Using the data below, return word for word every line from the one holding "For each pixel u v, give camera depth d (cm)." down to the one holding "93 294 1237". Leave pictures out.

Stored data:

- - - - - - -

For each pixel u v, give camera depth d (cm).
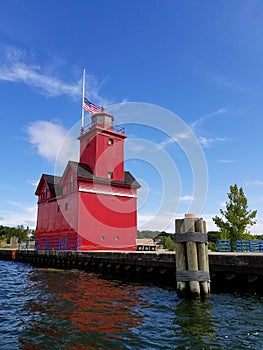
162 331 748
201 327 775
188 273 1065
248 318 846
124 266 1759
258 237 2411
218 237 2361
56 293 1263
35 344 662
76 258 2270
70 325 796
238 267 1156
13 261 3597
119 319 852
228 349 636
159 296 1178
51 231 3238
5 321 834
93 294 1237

- - - - - - -

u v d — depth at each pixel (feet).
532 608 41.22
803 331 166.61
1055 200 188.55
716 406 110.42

- - - - - - -

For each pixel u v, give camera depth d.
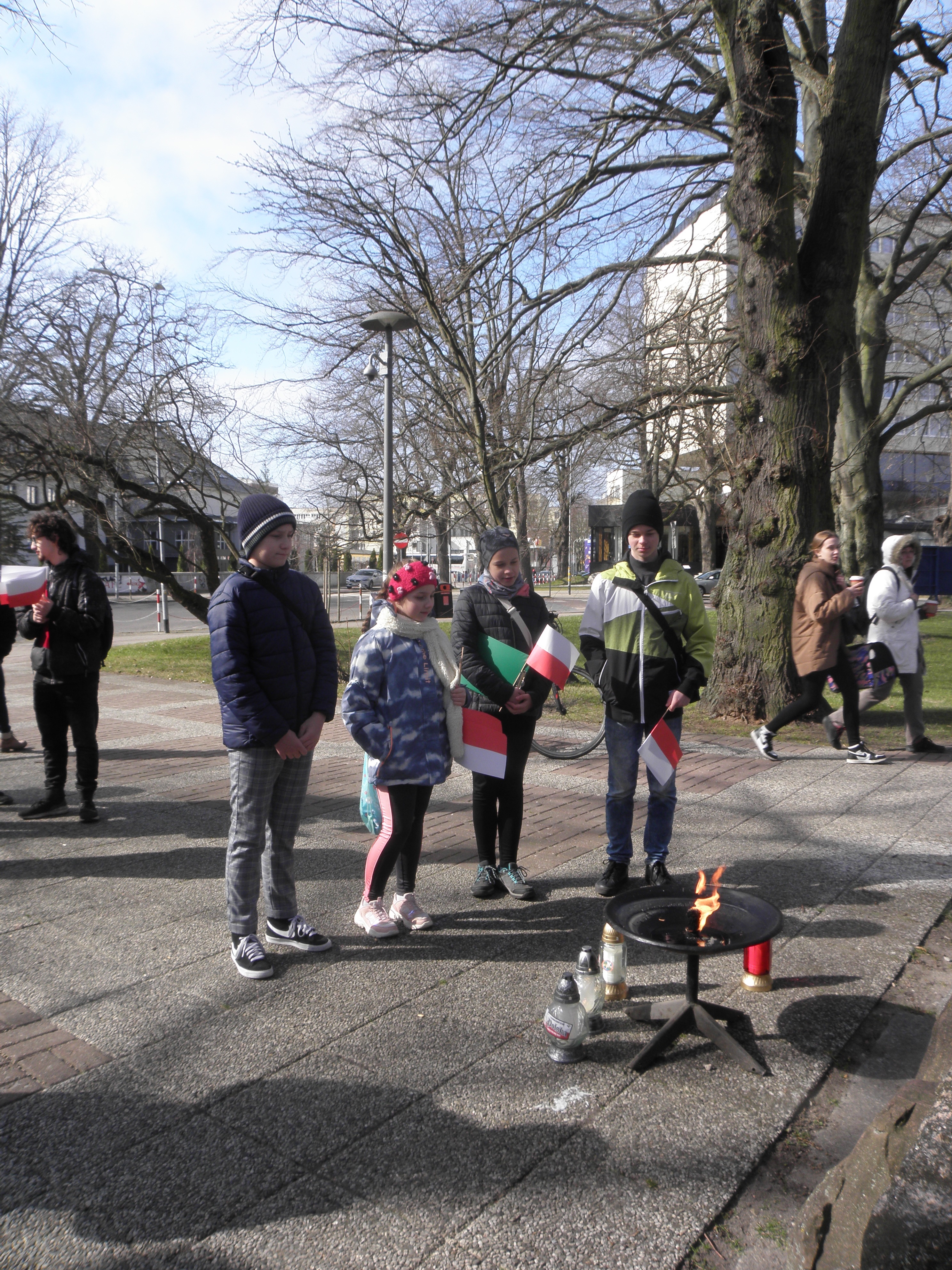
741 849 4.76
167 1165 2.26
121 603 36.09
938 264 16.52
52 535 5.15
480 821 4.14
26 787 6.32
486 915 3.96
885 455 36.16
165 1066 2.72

- - - - - - -

RESPONSE TO THIS EXERCISE:
For each pixel u v, give camera depth d (cm).
162 331 748
201 327 775
188 273 1065
248 318 846
124 266 1759
258 237 2411
218 237 2361
56 293 1263
35 344 662
76 258 2270
70 325 796
238 267 1156
13 261 3597
119 319 852
228 349 636
159 296 1178
51 231 3238
5 321 834
93 294 1237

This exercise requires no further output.